The Good
We always applaud international cooperation on fighting cybercrime. This week, the EU and the US announced a joint operation to fight ransomware. Secretary of Homeland Security Alejandro Mayorkas said that a new ransomware working group would address “the scourge of ransomware that has hurt the U.S” and many other countries.
The new trans-Atlantic cyber cooperation will work across several fronts. Known and would-be cyber criminals can look forward to increased law enforcement action, no matter where in the world they are hiding. The working group will seek to put increased pressure on states that harbor known criminals or turn a blind eye to cyber crime activity, either through extradition or local prosecution. At the same time, the group plans to raise public awareness on how to protect networks from ransomware and to discourage payments by highlighting the increased risk that rewarding criminals brings.
Meanwhile, the EU is also developing resources to boost regional collaboration across the bloc with the launch of a multi-national, rapid-response Joint Cyber Unit. The EU-wide task force will aim to launch operations against ongoing attacks by pooling the cyber security resources of its member states. Based in Brussels, Belgium, at the EU’s cybersecurity agency, the Joint Cyber Unit is expected to be fully operational in early 2023.
The Bad
This week’s good news didn’t come soon enough for the Belgian city of Liege, unfortunately. The country’s third largest city has been hit by Ryuk ransomware, according to local radio and TV stations.
The attack has disrupted the municipality’s IT network and online services, including public services and police. At the time of writing, services such as town hall appointments, birth registrations, weddings and burial services are either canceled or postponed as municipality employees struggle to access the relevant IT systems.
A statement on the municipality website said that the city was suffering from “a large-scale targeted computer attack, obviously of a criminal nature”. Analysis on the scale of the attack and its consequences is ongoing. The statement went on to say that the City authorities were “doing everything to restore the situation as soon as possible”.
If recent incidents are anything to go by, the outage could last several weeks. The recent ransomware attack on fellow EU-member Ireland’s healthcare systems occurred six weeks ago and left the country’s publicly funded healthcare system severely disrupted.

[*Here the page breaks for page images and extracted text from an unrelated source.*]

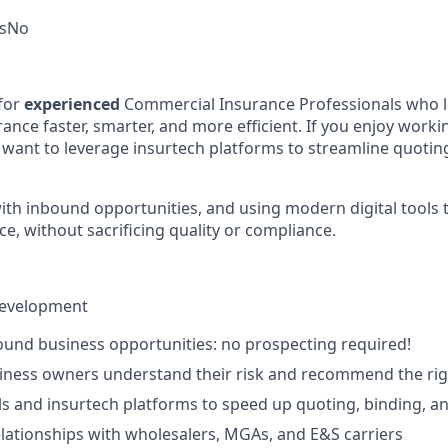
s
No
for
experienced
Commercial Insurance Professionals who lo
ance faster, smarter, and more efficient. If you enjoy work
d want to leverage insurtech platforms to streamline quoting
ith inbound opportunities, and using modern digital tools t
e, without sacrificing quality or compliance.
Development
und business opportunities: no prospecting required!
siness owners understand their risk and recommend the ri
ols and insurtech platforms to speed up quoting, binding, a
elationships with wholesalers, MGAs, and E&S carriers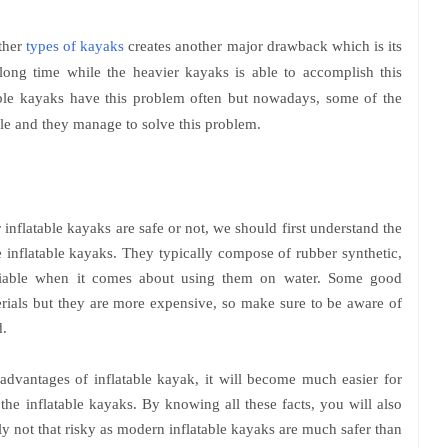
ther
types of kayaks
creates another major drawback which is its
 long time while the heavier kayaks is able to accomplish this
able kayaks have this problem often but nowadays, some of the
le and they manage to solve this problem.
nflatable kayaks are safe or not, we should first understand the
e inflatable kayaks. They typically compose of rubber synthetic,
eliable when it comes about using them on water. Some good
erials but they are more expensive, so make sure to be aware of
.
dvantages of inflatable kayak, it will become much easier for
the inflatable kayaks. By knowing all these facts, you will also
lly not that risky as modern inflatable kayaks are much safer than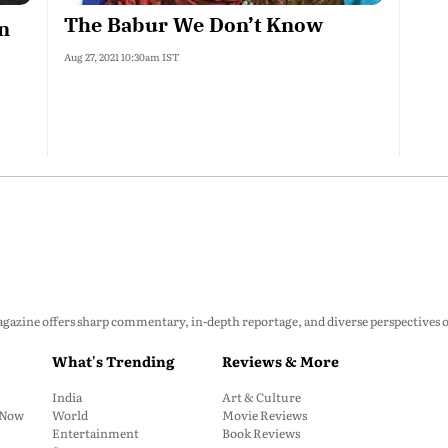
The Babur We Don’t Know
n
Aug 27, 2021 10:30am IST
zine offers sharp commentary, in-depth reportage, and diverse perspectives on p
What's Trending
Reviews & More
India
Art & Culture
: Now
World
Movie Reviews
Entertainment
Book Reviews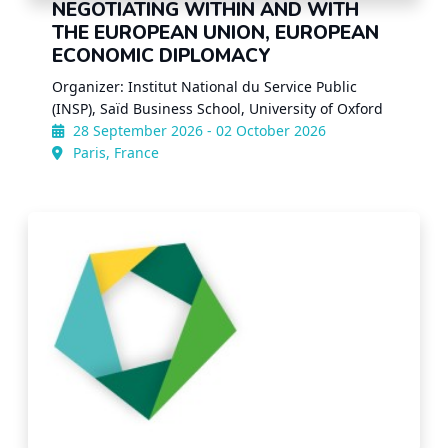
NEGOTIATING WITHIN AND WITH
THE EUROPEAN UNION, EUROPEAN
ECONOMIC DIPLOMACY
Organizer: Institut National du Service Public
(INSP), Saïd Business School, University of Oxford
28 September 2026 - 02 October 2026
Paris, France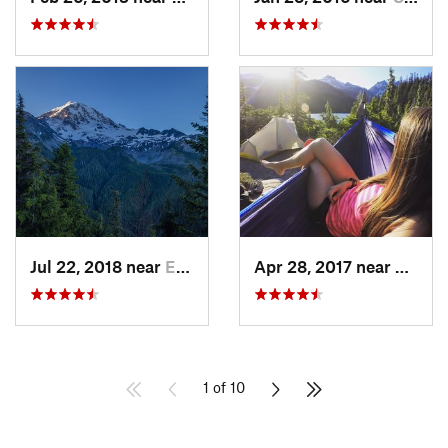
Jul 22, 2018 near
Eatonville, WA
Apr 28, 2017 near
Skyko
1 of 10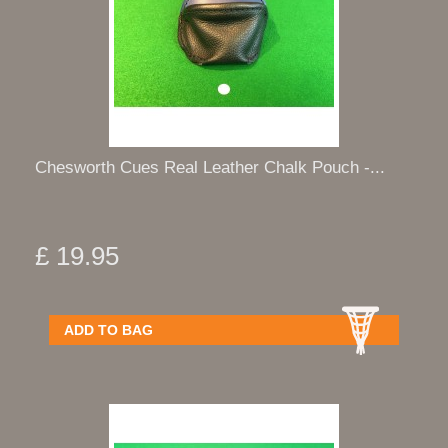
Chesworth Cues Real Leather Chalk Pouch -...
£ 19.95
ADD TO BAG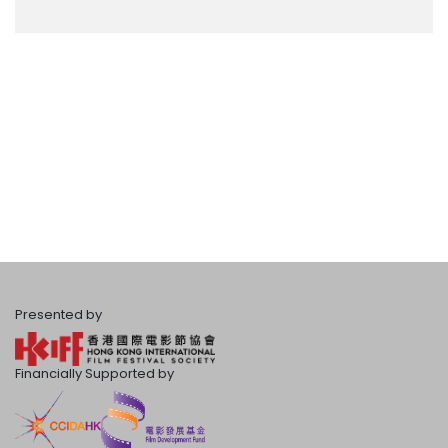
Presented by
Financially Supported by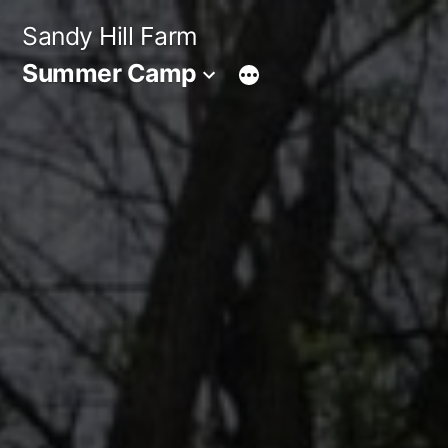
Skip
Sandy Hill Farm
to
Summer Camp
content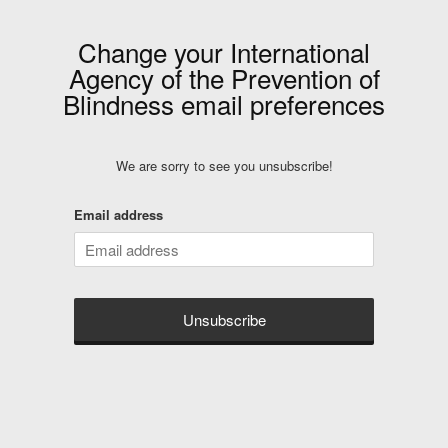
Change your
International
Agency of the Prevention of
Blindness
email preferences
We are sorry to see you unsubscribe!
Email address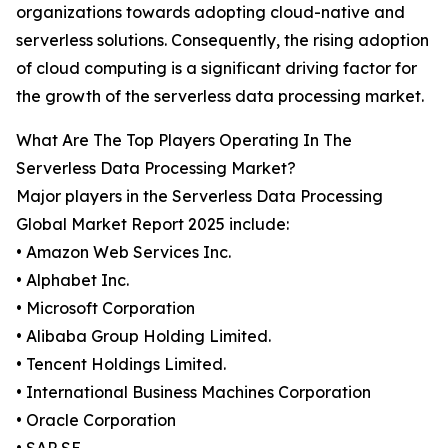
organizations towards adopting cloud-native and
serverless solutions. Consequently, the rising adoption
of cloud computing is a significant driving factor for
the growth of the serverless data processing market.
What Are The Top Players Operating In The
Serverless Data Processing Market?
Major players in the Serverless Data Processing
Global Market Report 2025 include:
• Amazon Web Services Inc.
• Alphabet Inc.
• Microsoft Corporation
• Alibaba Group Holding Limited.
• Tencent Holdings Limited.
• International Business Machines Corporation
• Oracle Corporation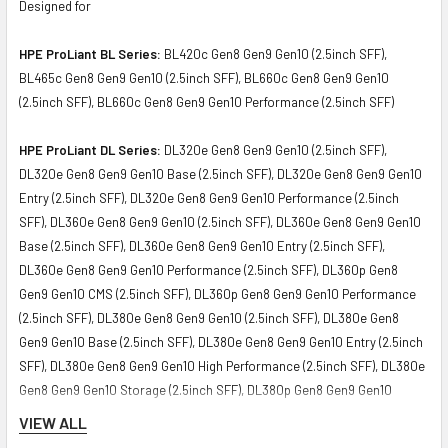
Designed for
HPE ProLiant BL Series:
BL420c Gen8 Gen9 Gen10 (2.5inch SFF),
BL465c Gen8 Gen9 Gen10 (2.5inch SFF), BL660c Gen8 Gen9 Gen10
(2.5inch SFF), BL660c Gen8 Gen9 Gen10 Performance (2.5inch SFF)
HPE ProLiant DL Series:
DL320e Gen8 Gen9 Gen10 (2.5inch SFF),
DL320e Gen8 Gen9 Gen10 Base (2.5inch SFF), DL320e Gen8 Gen9 Gen10
Entry (2.5inch SFF), DL320e Gen8 Gen9 Gen10 Performance (2.5inch
SFF), DL360e Gen8 Gen9 Gen10 (2.5inch SFF), DL360e Gen8 Gen9 Gen10
Base (2.5inch SFF), DL360e Gen8 Gen9 Gen10 Entry (2.5inch SFF),
DL360e Gen8 Gen9 Gen10 Performance (2.5inch SFF), DL360p Gen8
Gen9 Gen10 CMS (2.5inch SFF), DL360p Gen8 Gen9 Gen10 Performance
(2.5inch SFF), DL380e Gen8 Gen9 Gen10 (2.5inch SFF), DL380e Gen8
Gen9 Gen10 Base (2.5inch SFF), DL380e Gen8 Gen9 Gen10 Entry (2.5inch
SFF), DL380e Gen8 Gen9 Gen10 High Performance (2.5inch SFF), DL380e
Gen8 Gen9 Gen10 Storage (2.5inch SFF), DL380p Gen8 Gen9 Gen10
Performance (2.5inch SFF), DL380p Gen8 Gen9 Gen10 Special (2.5inch
VIEW ALL
SFF), DL385p Gen8 Gen9 Gen10 (2.5inch SFF), DL385p Gen8 Gen9 Gen10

At this time, the Irish Health Services Executive (HSE) has decrypted 75% of the affected servers, but it is likely to take months to effect a full recovery. This Wednesday, HSE said that the cost of recovery so far amounted to $120 million, but the total damage could rise to as high as $600 million.
The Ugly
Police in the coastal resort of Benidorm, Spain, arrested a British man this week after a tip off from Australian police led them to discover he was in possession of 1,000 videos of naked children, which the alleged perpetrator had obtained by hacking into home security cameras around the world. The accused, working as a babysitter and private tutor, was also engaged in sexually harassing youngsters online and acting as a facilitator for the exchange of child porn on the darkweb. Reports said the police had found evidence of Bitcoin transfers to Romania to people involved in child pornography.
In Florida, another tip led to the arrest of Donnie Pearce. Google tipped off local law authorities after Pearce allegedly uploaded 38 images of child sexual abuse to the web. Google sent Pearce’s details to the National Center for Missing and Exploited Children, and St. Johns County Sheriff’s Office (FL) seized 15 electronic devices belonging to the accused. Pearce has been charged with 13 counts of possessing obscene materials.
We usually include cases of cyber offenders being apprehended under the “Good” category, but sadly, these cases are just the tip of the iceberg in the cyber child porn pandemic. Just this week, law enforcement authorities arrested men in Cape Coral (FL), Blasdell (NY), Hendersonville (Tenn), Joliet (IL), Fulton (Missouri), Upper Allen (Pa), Mechanicsburg (PA), Layton (Utah), Barstow (CA), and Hatboro (Pa) for child pornography-related offenses.
It seems that the combination of the relative anonymity of the darknet, cryptocurrencies, social networks, messaging applications and smartphones makes the production, storage and distribution of such obscene materials too easy, extending the number of people participating in child-related crimes.